Once you have determined that Counterfactual Logit Pairing (CLP) is the appropriate technique for your use case, you can apply it by taking the following steps:
- Create an instance of
CounterfactualPackedInputs
with the original and counterfactual data. - Measure the flip rate and flip count to determine if intervention is needed.
- If intervention is needed, pass in the original input data, counterfactual data, original model, and couterfactual loss to the counterfactual model.
- Assess the impact of CLP by measuring the flip rate and flip count.
To see an example of applying the CLP to a Keras model, see the Use Counterfactual Logit Pairing with Keras tutorial.
Create an instance of CounterfactualPackedInputs
To create the counterfactual dataset, start by determining the terms and features you want to assess that, when removed or replaced, may alter the prediction of your model.
Once you understand the terms and features to assess on, you will need to
create an instance of CounterfactualPackedInputs
, which includes the original
input and counterfactual data. The original input should be the dataset
you used to train your Keras model. Counterfactual data has an original_x
value, a counterfactual_x
value and a counterfactual_sample_weight
. The
counterfactual value should be nearly identical to the original value with
the difference being one or more of the sensitive attributes are removed or
replaced. The quality of the counterfactual dataset is important as it is used
to pair the loss function between the original value and the counterfactual
value with the goal of assuring that the model’s prediction doesn’t change
when the sensitive attribute is different.
For details on how to develop this counterfactual dataset, see the notebook on creating a custom counterfactual dataset.

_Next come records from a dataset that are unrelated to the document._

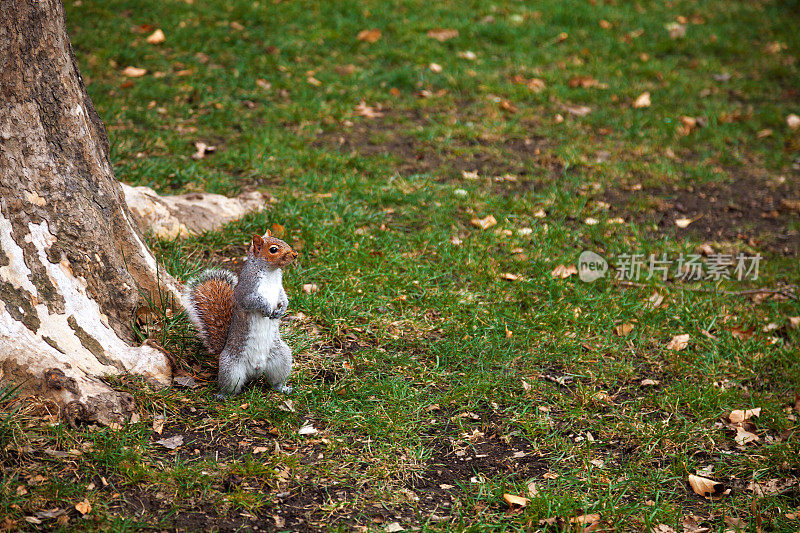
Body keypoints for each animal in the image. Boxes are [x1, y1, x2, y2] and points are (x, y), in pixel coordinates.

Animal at [183, 231, 298, 396]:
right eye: (273, 249)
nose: (295, 255)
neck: (271, 272)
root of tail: (255, 371)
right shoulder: (246, 291)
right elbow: (253, 301)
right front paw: (267, 308)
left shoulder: (280, 289)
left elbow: (284, 298)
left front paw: (281, 310)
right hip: (231, 367)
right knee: (231, 386)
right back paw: (223, 395)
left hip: (282, 356)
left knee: (276, 380)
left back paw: (283, 388)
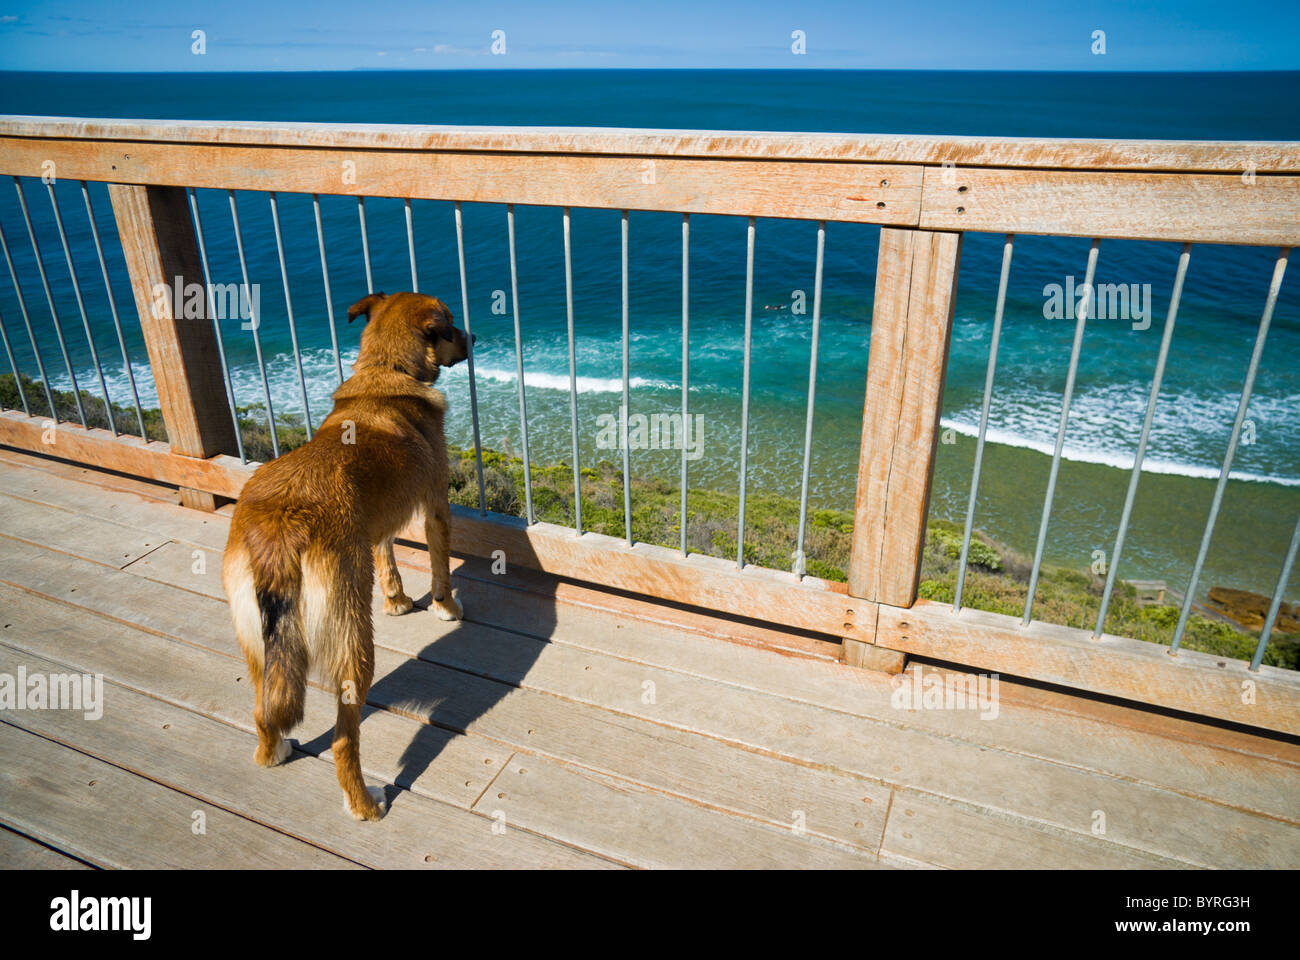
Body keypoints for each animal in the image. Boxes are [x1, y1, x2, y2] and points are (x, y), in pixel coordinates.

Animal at [223, 290, 473, 816]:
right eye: (452, 324)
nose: (475, 337)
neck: (385, 369)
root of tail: (281, 528)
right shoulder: (435, 505)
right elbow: (440, 565)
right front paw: (446, 608)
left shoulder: (375, 523)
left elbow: (387, 556)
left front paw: (397, 600)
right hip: (352, 640)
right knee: (343, 738)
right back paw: (365, 804)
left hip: (256, 639)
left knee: (263, 708)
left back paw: (273, 752)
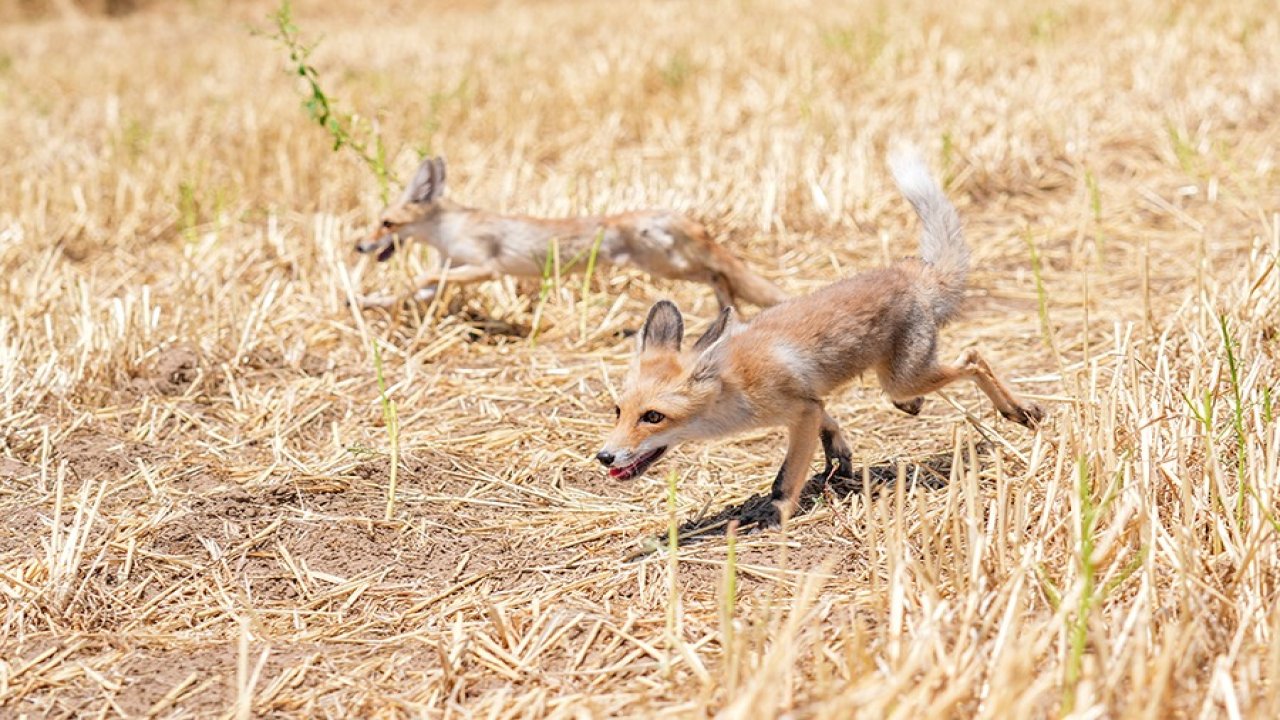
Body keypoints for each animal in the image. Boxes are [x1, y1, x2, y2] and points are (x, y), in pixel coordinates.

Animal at [353, 156, 788, 308]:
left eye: (386, 223)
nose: (360, 246)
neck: (448, 230)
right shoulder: (453, 267)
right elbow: (412, 292)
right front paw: (366, 302)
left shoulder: (485, 268)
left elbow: (421, 278)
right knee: (722, 275)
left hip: (668, 266)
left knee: (720, 273)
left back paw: (730, 307)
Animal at [593, 148, 1044, 525]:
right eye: (618, 411)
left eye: (653, 417)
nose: (604, 456)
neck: (735, 386)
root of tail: (910, 272)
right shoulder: (810, 403)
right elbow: (828, 420)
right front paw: (838, 452)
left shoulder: (798, 411)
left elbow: (787, 475)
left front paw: (776, 512)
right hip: (899, 379)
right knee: (932, 381)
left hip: (904, 376)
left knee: (973, 357)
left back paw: (1018, 410)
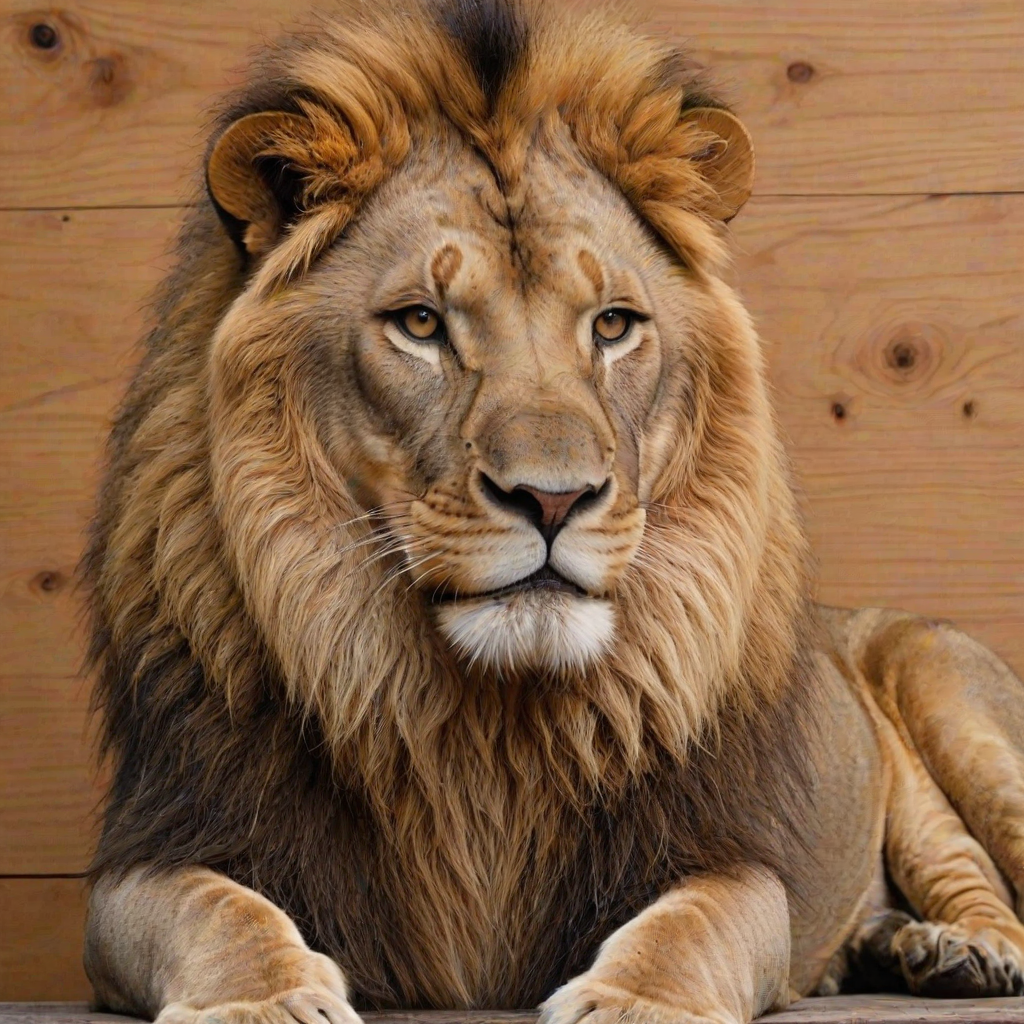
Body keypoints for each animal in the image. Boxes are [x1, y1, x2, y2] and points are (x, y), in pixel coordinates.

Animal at [81, 1, 1024, 1022]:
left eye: (612, 325)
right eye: (420, 323)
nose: (553, 497)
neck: (493, 728)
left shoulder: (724, 857)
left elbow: (690, 926)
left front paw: (636, 1004)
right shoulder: (155, 849)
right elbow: (222, 910)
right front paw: (263, 1000)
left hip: (941, 687)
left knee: (972, 867)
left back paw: (962, 948)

Measure flip count and flip rate
A flip is defined as a classifier giving a different decision when the sensitive attribute referenced in the example changes. It captures the situation where a classifier changes its prediction in the presence, absence, or change of an identity attribute. A more continuous metric should be used when assessing the real value (score) of a classifier.
Flip Count
Flip count measures the number of times the classifier gives a different decision if the identity term in a given example were changed.

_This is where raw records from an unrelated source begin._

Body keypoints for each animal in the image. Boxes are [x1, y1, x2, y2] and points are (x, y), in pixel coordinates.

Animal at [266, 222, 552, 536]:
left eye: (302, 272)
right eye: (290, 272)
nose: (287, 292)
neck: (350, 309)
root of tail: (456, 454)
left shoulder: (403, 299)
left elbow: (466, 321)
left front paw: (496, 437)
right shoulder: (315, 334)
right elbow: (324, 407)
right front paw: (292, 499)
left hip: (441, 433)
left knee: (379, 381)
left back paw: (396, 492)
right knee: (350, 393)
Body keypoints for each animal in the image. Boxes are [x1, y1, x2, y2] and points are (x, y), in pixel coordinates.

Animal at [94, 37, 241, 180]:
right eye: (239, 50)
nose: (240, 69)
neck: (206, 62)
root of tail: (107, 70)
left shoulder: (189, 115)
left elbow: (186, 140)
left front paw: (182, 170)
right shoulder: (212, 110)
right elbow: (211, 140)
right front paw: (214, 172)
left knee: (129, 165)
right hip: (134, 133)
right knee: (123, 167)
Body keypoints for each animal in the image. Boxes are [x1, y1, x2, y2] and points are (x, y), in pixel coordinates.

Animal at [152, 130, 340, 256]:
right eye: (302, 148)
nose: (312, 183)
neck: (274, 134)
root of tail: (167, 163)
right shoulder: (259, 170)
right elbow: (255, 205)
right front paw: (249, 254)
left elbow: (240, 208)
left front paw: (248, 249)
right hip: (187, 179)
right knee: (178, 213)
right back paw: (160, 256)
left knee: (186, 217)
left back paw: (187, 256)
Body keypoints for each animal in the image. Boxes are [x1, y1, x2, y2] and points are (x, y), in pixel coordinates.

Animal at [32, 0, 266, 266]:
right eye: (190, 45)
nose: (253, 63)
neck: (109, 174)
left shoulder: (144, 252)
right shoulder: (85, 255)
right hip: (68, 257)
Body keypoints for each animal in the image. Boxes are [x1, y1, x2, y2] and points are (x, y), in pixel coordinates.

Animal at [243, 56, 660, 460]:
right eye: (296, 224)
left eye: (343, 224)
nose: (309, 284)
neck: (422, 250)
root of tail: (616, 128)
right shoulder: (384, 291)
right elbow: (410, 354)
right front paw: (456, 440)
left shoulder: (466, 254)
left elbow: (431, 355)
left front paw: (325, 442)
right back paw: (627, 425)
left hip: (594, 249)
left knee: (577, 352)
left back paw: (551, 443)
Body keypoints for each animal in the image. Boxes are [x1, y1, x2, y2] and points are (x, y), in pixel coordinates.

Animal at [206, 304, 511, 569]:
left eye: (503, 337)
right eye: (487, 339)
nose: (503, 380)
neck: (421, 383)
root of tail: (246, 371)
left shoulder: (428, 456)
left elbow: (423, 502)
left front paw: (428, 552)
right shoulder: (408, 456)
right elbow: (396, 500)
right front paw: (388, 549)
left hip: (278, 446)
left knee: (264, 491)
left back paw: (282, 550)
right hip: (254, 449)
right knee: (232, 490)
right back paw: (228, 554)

- Overall Flip Count: Total flips of a prediction from positive to negative and vice versa.
- Positive to Negative Prediction Flip Count: Number of flips where the prediction label changed from positive to negative.

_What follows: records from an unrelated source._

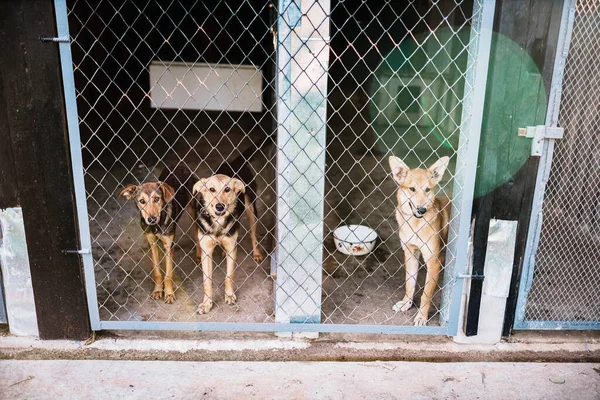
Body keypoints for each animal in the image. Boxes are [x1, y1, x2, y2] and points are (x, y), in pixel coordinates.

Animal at [119, 165, 197, 304]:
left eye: (157, 199)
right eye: (142, 201)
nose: (151, 219)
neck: (156, 226)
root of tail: (180, 165)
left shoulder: (168, 246)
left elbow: (168, 274)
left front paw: (169, 294)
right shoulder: (152, 244)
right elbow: (157, 271)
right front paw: (157, 290)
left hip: (193, 209)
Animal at [192, 173, 248, 314]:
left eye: (227, 189)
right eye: (212, 189)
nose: (219, 206)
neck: (218, 221)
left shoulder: (232, 248)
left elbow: (229, 276)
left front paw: (229, 295)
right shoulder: (206, 251)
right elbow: (207, 281)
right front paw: (207, 304)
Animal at [390, 155, 450, 326]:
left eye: (427, 190)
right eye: (412, 189)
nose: (421, 209)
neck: (416, 224)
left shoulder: (434, 261)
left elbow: (426, 294)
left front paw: (422, 316)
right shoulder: (410, 252)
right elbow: (409, 283)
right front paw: (406, 303)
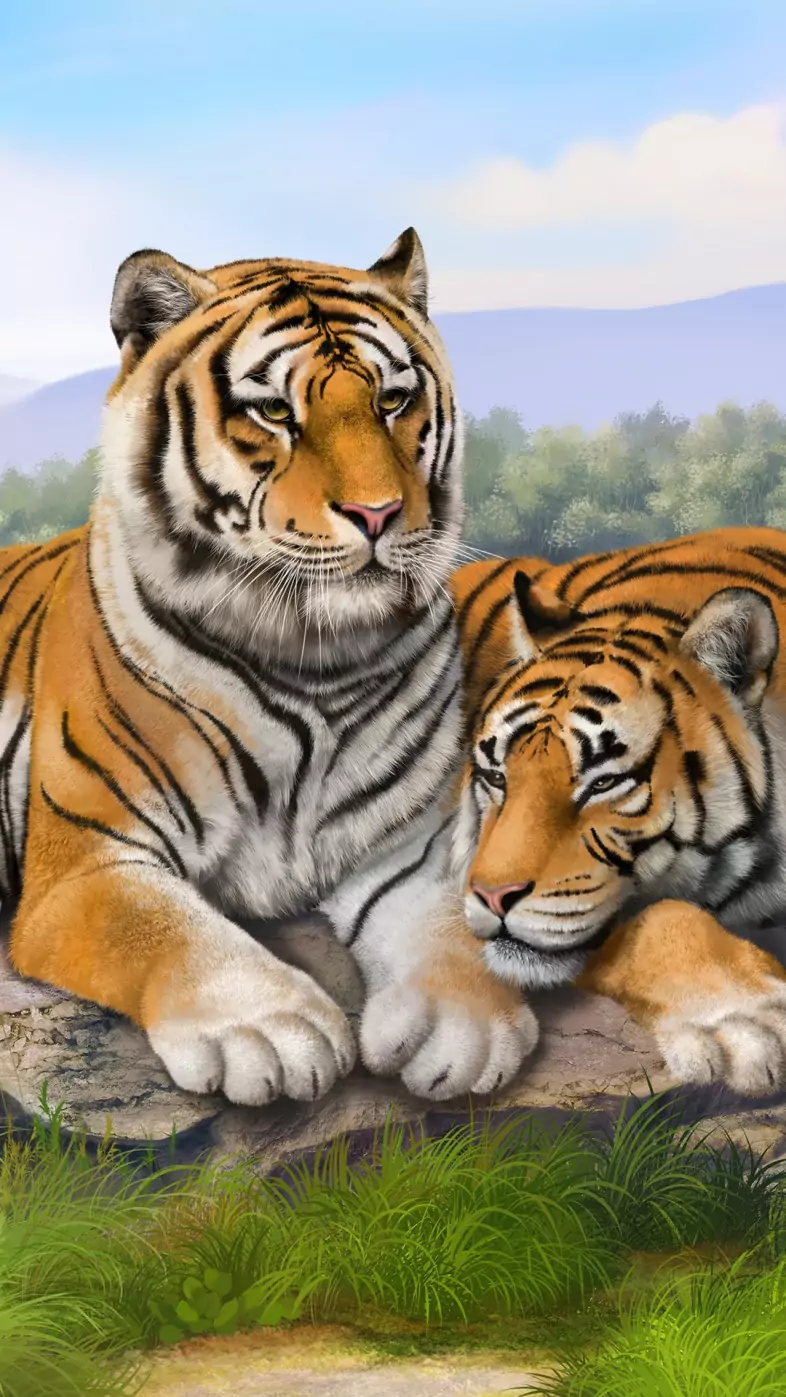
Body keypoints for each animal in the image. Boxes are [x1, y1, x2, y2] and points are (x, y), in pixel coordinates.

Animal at [3, 229, 537, 1108]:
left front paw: (462, 1025)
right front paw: (269, 1029)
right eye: (276, 412)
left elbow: (448, 922)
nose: (379, 513)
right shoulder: (93, 860)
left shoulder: (415, 842)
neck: (311, 657)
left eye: (393, 401)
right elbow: (169, 928)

- Negative to Positive Prediction Flip Count: Number of flips where the prediction label changed from negative to positive.
Flip Rate
Flip rate measures the probability that the classifier gives a different decision if the identity term in a given example were changed.
- Overall Flip Rate: Total flip count over the total number of examples
- Positive to Negative Prediction Flip Rate: Positive to negative flip count over positive examples in counterfactual dataset
- Negative to Positive Prediction Flip Rate: Negative to positive flip count over negative examples in counterfactual dataset
After calculating the flip rate and flip count with Fairness Indicators, you can determine if the classifier is making a different prediction based on a sensitive attribute within the data. You can use the example count and confidence intervals to determine if you have sufficient data to apply CLP and draw conclusions from the flip rate. A high flip rate and flip count are indicative of this behavior occurring and can be used to decide whether CLP is appropriate for your use case. This decision is specific to your model and depends on factors such as the harm that may be caused to end users and the product that the model is used in.
Apply Counterfactual Logit Pairing to your Keras Model
To use CLP, you need the original Keras model you're
looking to remediate, the original training dataset, and the counterfactual
dataset. Determine what counterfactual loss
should be applied for the logit pairing. With this, you can build the
Counterfactual model with the desired counterfactual loss function and loss
function from your original model.
After applying CLP, you should calculate the flip rate and flip count, and any changes in other metrics such as overall accuracy to measure the improvement that resulted from applying this technique.